Görünmez Şeytanlar

 “Kirlilik en çok fakirleri etkiliyor, halbuki fakirler kirliliğe iyi hayat koşulları olanlardan daha az sebebiyet veriyor.” Bir hafta içinde hava kirliliğinden ölen insan sayısının, Hindistan ile Pakistan arasındaki çatışmalarda ölen insan sayısından fazla olduğunu söyleyen muhabirin, belgeseli belki de en iyi özetleyen cümlesi.

 Çöp dağının tepesinde, hayatta kalmalarına yardım edecek herhangi bir şey arayan insanlar. Aynı yığının ortasında, açlıktan çöp poşeti kemiren hayvanlar. Öyle bir adaletsizlik, öyle bir eşitsizlik…

 İnsanın nefesini kesen, günlük hayatını felce uğratan bir sıcak. Asla beklenen zamanda gelmeyen, geldiğinde ise beraberinde bir salgınla gelen yağmur. İnsanların ölümüne sebep olacak kadar kirli bir hava. Yanından dahi geçmek istemeyeceğiniz kadar pis nehirler. Tüm bu kaosun içinde hayatta kalmaya çalışan insanlar. Bütün bu olup bitenin geçtiği yer bir film seti değil. Yapay zekanın hayatımıza çoktan girdiği yirmi birinci yüzyıl dünyasında, bir ülkenin otuz milyon nüfusluk bir şehri, Delhi. İklim krizinin insan eli ile felakete dönüştüğü yer. Rahul Jain, memleketindeki bu korkunç manzarayı çarpıcı bir şekilde aktarıyor. Kamera, son otuz yılda girişilen kalkınmanın kime yaradığını soran vatandaşların arasında sessizce dolaşıyor. Duygu sömürüsü yapmadan, yalnızca olanı göstererek. Siz de onu, bu kargaşanın içinde aynı sessizlikle takip ediyorsunuz. Bazen gözünüzü kırpmadan bazen de boğazınızda bir düğümle. Bu yüzyılda böyle bir yaşamın varlığına inanmak gelmiyor içinizden.
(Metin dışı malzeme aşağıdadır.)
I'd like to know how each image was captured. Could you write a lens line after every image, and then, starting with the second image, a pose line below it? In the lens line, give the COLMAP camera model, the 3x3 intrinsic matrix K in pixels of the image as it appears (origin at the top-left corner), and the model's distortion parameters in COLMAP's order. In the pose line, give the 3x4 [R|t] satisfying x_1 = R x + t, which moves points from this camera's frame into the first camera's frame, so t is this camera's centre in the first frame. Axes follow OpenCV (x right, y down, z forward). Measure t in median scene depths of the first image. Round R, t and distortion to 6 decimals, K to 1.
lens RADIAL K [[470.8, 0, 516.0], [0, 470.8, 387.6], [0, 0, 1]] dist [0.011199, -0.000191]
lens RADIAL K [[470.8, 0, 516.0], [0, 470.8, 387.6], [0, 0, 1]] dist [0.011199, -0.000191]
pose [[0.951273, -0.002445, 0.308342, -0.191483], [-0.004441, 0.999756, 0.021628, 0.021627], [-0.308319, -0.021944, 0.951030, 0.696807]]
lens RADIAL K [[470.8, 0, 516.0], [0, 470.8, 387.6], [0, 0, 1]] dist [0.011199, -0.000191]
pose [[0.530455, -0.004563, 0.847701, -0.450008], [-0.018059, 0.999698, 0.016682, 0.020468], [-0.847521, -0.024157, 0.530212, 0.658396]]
Kendileri için neden hiçbir şey yapılmadığını soran insanlara cevap veremiyorsunuz. Zaten kimseden beklemeden kendileri veriyor bu haksızlığın cevabını. Biz fakiriz, diyorlar. Klimaların bile sadece zenginleri serinlettiği bu yerdeki fakirlik, başka yerdekine benzemiyor. Bir bardak içme suyu bile lüks! Buradaki herhangi bir insandan her şeyini isteyebilirsiniz. Bir bardak su hariç! Çünkü o su için, işlerini güçlerini bırakıp günlerce su tankının gelmesini bekliyorlar. Bizim henüz ne kadar büyük bir nimet olduğunu anlamadığımız için musluklardan şarıl şarıl akarken seyrettiğimiz su.
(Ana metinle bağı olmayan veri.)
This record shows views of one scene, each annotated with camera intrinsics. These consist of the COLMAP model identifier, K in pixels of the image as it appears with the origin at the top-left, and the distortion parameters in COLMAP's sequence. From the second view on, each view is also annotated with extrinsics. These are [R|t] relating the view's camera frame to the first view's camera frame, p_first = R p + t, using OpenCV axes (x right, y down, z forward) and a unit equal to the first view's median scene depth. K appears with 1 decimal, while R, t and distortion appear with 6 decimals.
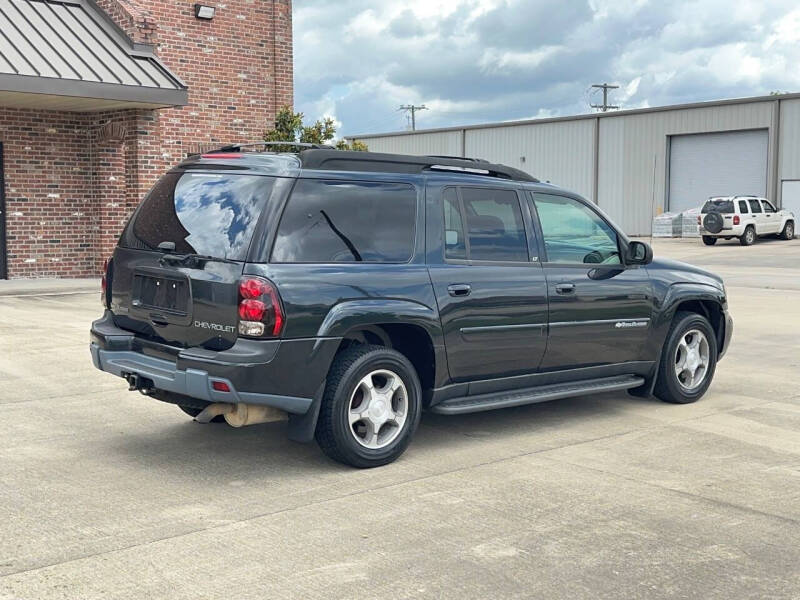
lens RADIAL K [[1079.9, 0, 395.2], [0, 1079.9, 302.0], [0, 0, 1]] dist [0.190425, -0.402754]
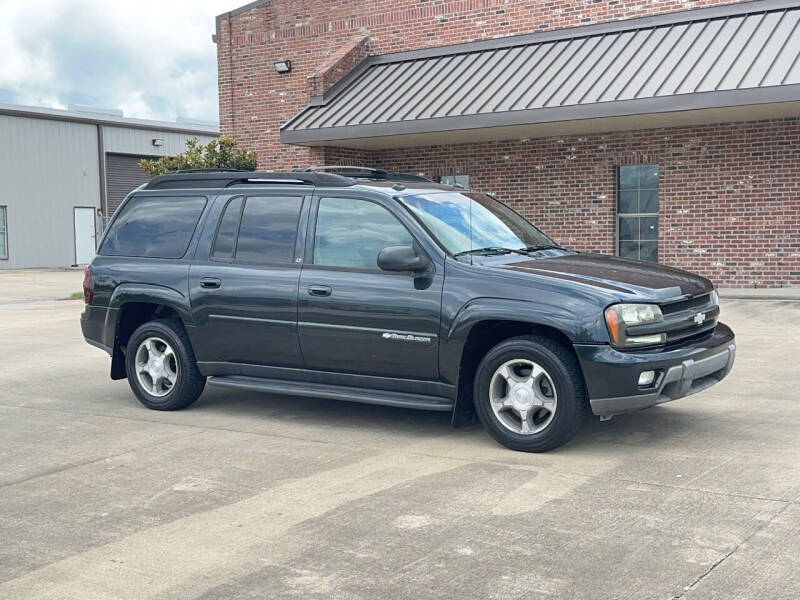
lens RADIAL K [[1079.9, 0, 395.2], [0, 1079.9, 302.0], [0, 0, 1]] dist [0.190425, -0.402754]
pose [[0.218039, 0.056837, -0.974284, 0.499366], [-0.065028, 0.996930, 0.043605, -0.021778], [0.973771, 0.053848, 0.221066, 0.362054]]
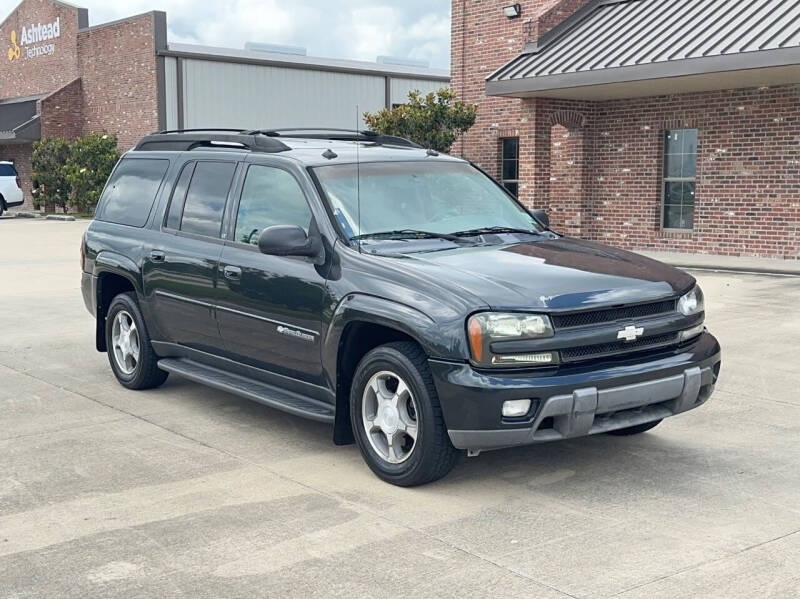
lens RADIAL K [[1094.9, 0, 400.0], [0, 1094.9, 299.5], [0, 0, 1]] dist [0.137729, -0.067501]
pose [[-0.090928, 0.101117, -0.990711, 0.446938], [-0.088523, 0.990073, 0.109177, -0.043197], [0.991915, 0.097628, -0.081074, 0.519395]]
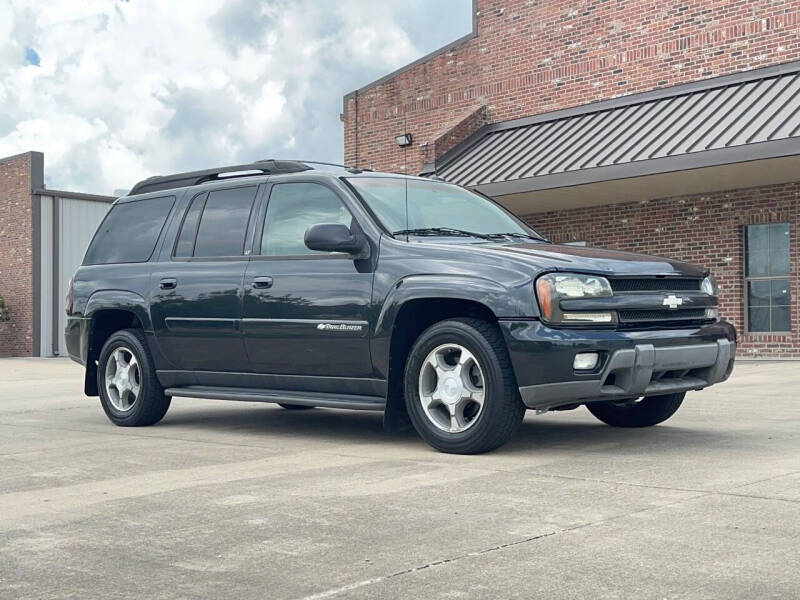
lens RADIAL K [[1079.9, 0, 395.2], [0, 1079.9, 302.0], [0, 0, 1]] dist [0.190425, -0.402754]
pose [[0.043949, -0.041631, -0.998166, 0.463643], [-0.075126, 0.996165, -0.044855, 0.015850], [0.996205, 0.076960, 0.040653, 0.461360]]
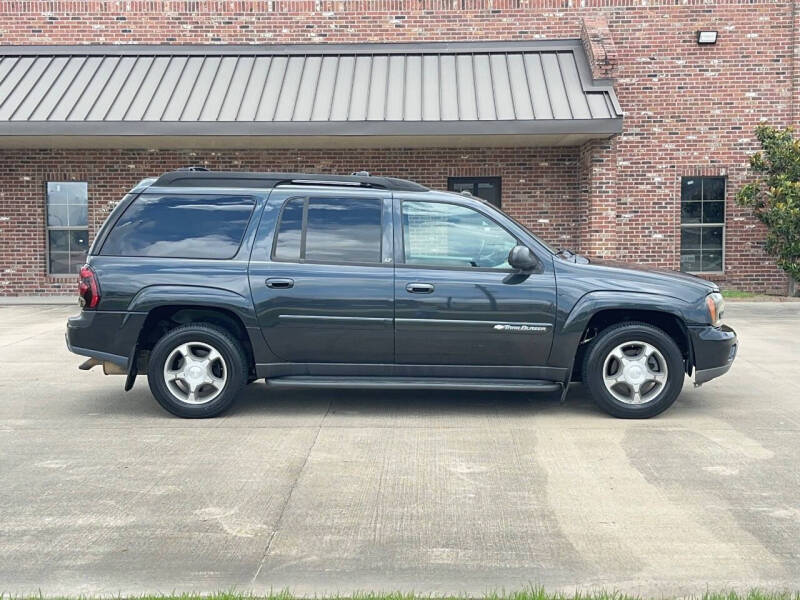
lens RADIAL K [[1079.9, 0, 395.2], [0, 1079.9, 302.0], [0, 0, 1]] dist [0.190425, -0.402754]
pose [[0.720390, 0.032445, -0.692810, 0.381300], [-0.052860, 0.998568, -0.008201, 0.004942], [0.691552, 0.042530, 0.721074, 0.086711]]
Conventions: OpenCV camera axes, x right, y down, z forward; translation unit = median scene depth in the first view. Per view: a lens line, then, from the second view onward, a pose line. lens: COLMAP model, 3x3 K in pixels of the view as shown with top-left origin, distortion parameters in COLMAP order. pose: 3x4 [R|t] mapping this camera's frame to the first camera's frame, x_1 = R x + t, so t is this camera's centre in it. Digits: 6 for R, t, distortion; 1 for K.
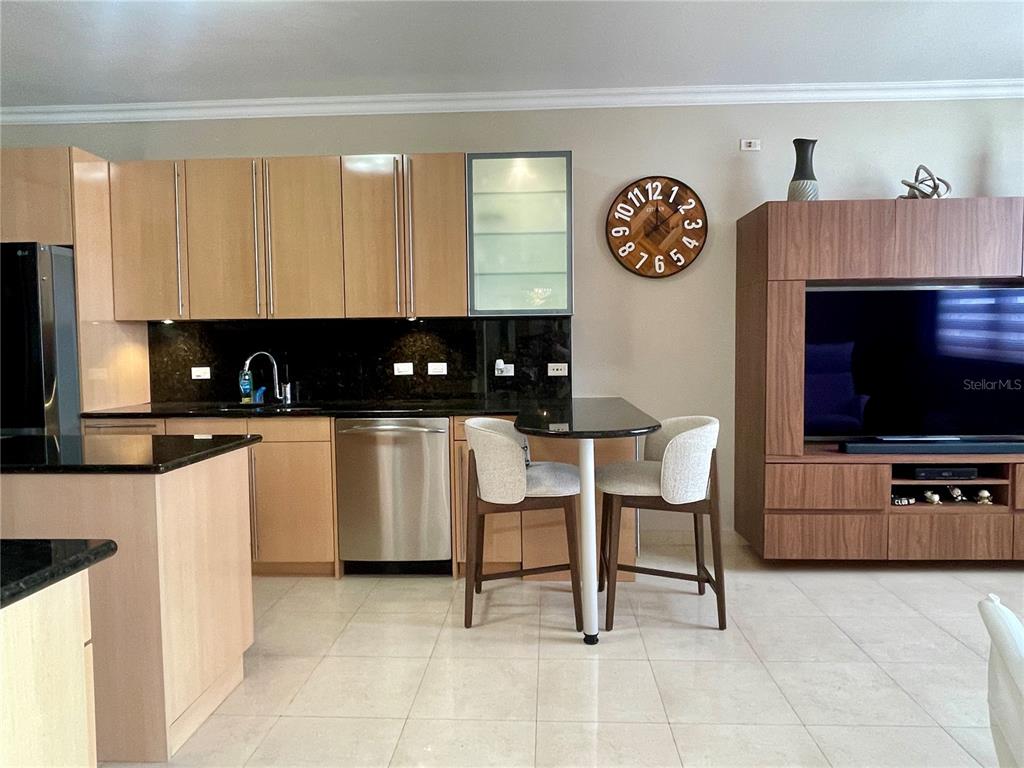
lens RADIAL K [[646.4, 0, 512.2], [0, 646.4, 378.7], [0, 0, 1]] dist [0.005899, -0.019262]
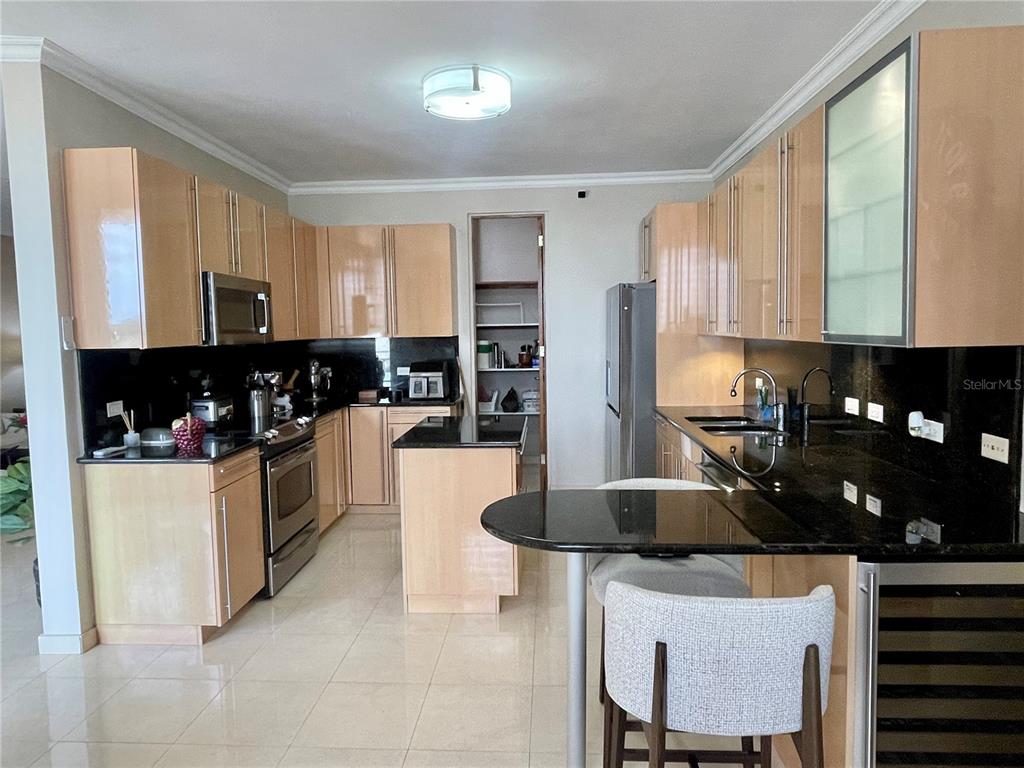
lens RADIAL K [[646.4, 0, 512.2], [0, 646.4, 378.7], [0, 0, 1]] dist [0.005899, -0.019262]
pose [[0.000644, 0.089938, -0.995947, 0.569468], [-0.026865, 0.995589, 0.089888, -0.102414], [0.999639, 0.026699, 0.003058, 0.621666]]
 Tüm dünyayı etkileyen böylesi bir olayda bile yine en çok etkilenen, toplumun en alt tabakası olarak görülen grup oluyor. Bu düzen hiçbir yerde değişmiyor, değiştirilmiyor!
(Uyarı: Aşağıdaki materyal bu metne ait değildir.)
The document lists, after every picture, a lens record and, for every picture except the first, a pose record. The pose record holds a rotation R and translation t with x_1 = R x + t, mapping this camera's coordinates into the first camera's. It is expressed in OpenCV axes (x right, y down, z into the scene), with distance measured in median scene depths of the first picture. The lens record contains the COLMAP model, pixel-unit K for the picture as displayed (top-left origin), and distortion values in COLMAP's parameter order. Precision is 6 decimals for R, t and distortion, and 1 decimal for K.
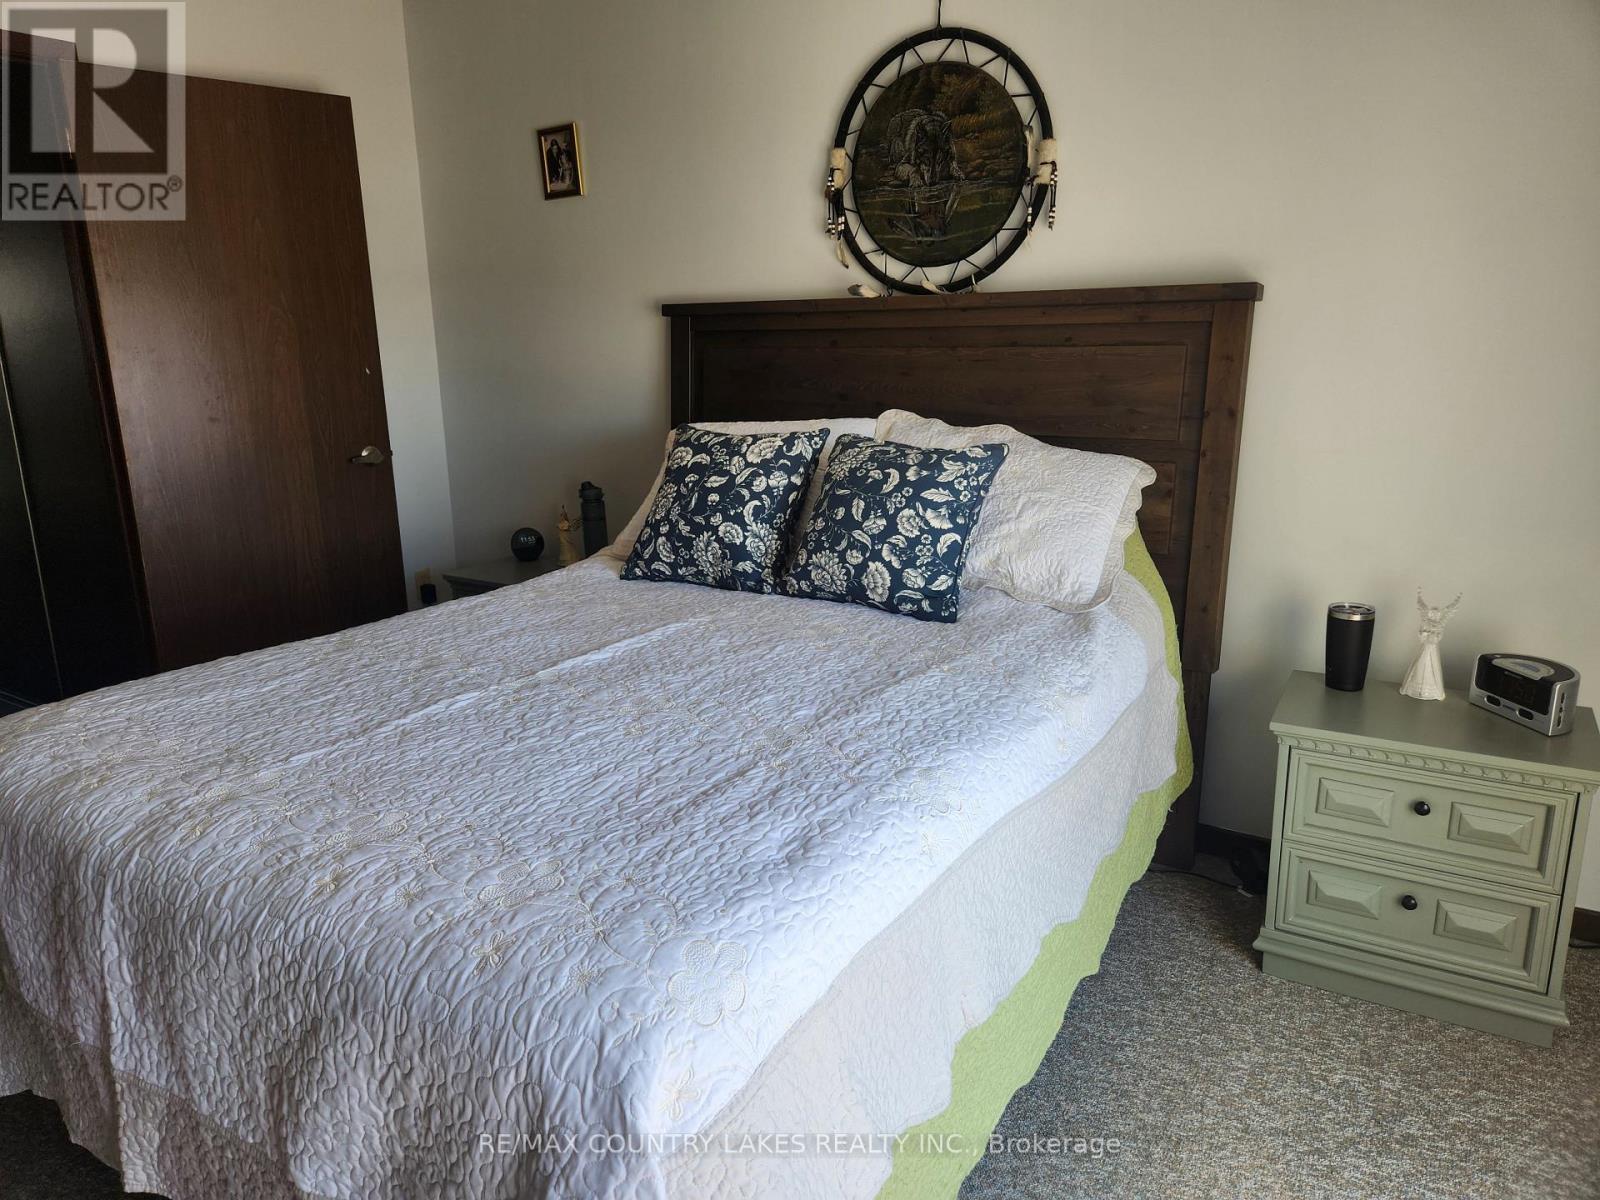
lens RADIAL K [[1185.2, 0, 800.0], [0, 1185.2, 606.4], [0, 0, 1]] dist [0.037062, -0.002902]
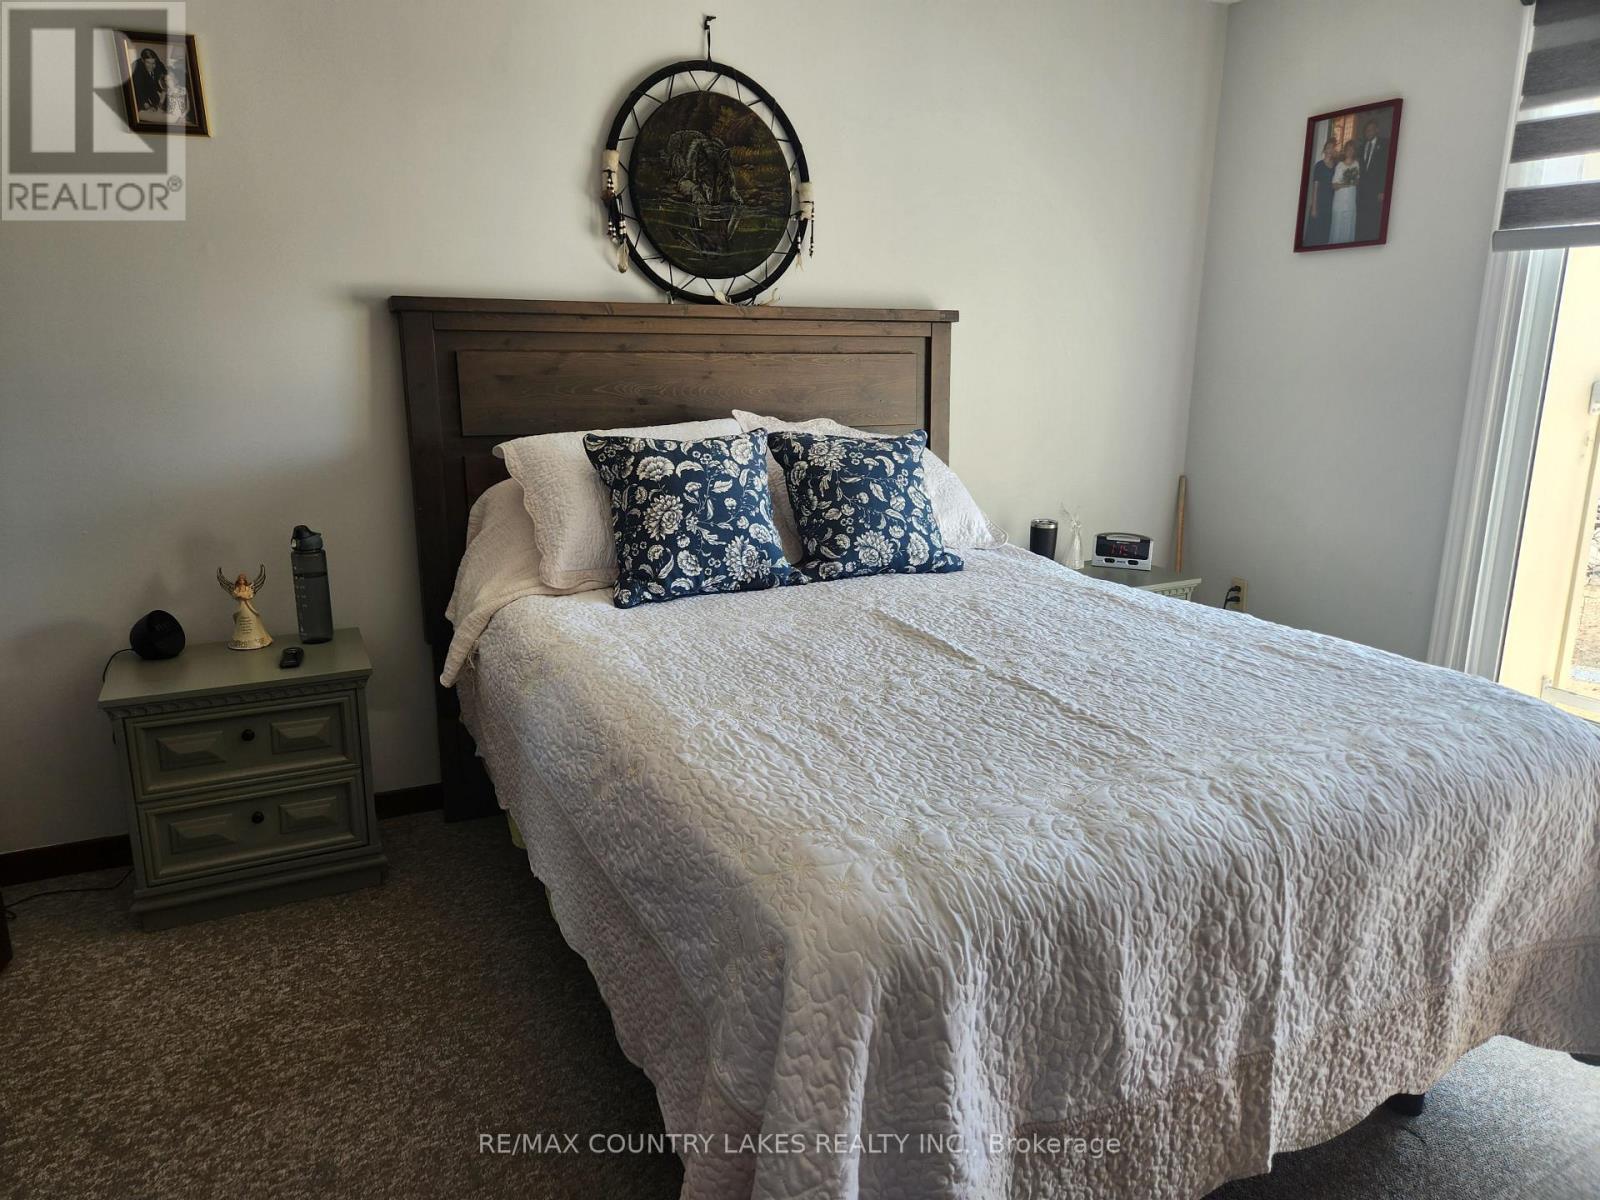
lens RADIAL K [[1160.0, 0, 800.1], [0, 1160.0, 637.1], [0, 0, 1]] dist [0.007066, -0.000908]
pose [[0.441971, -0.203662, 0.873604, -0.902475], [0.187798, 0.973311, 0.131896, -0.096928], [-0.877151, 0.105767, 0.468423, 0.494157]]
 Delhi’de iklim krizi kapıda değil. Kapıyı, pencereyi kırarak bölgeye kâbus gibi çökmüş bile. Milyonlarca insan, bizim uzak bir gelecekte yaşanacağını düşündüğümüz felaketin tam ortasında. Yetmiş dakika boyunca gözünüzü kırpmadan izlediğiniz bir hayatta kalma savaşı bu. Acilen bir şeyler yapılması gerek, diyorsunuz. Ama sizin bunu demeniz hiçbir şeyi değiştirmiyor. Bir şeyleri değiştirebilecek insanlar ise bu felakete gözlerini kapamış görünüyor. Peki ya Tanrı? Delhi’de küçük bir kesim ondan umudunu kesmiş görünse de çoğunluk yine ona sığınıyor. Kokusuna dahi tahammül edilemeyeceği belli olan nehirlerin içinde, dua etmek için dizlerine kadar suya batmış insanları görmek ürkütücü. Mikrop yuvası nehir suyunu yüzlerine ve vücutlarına sürerek tanrılarına yakarıyorlar. Bu saatten sonra tek umutları, seslerini duyacak herhangi bir tanrı.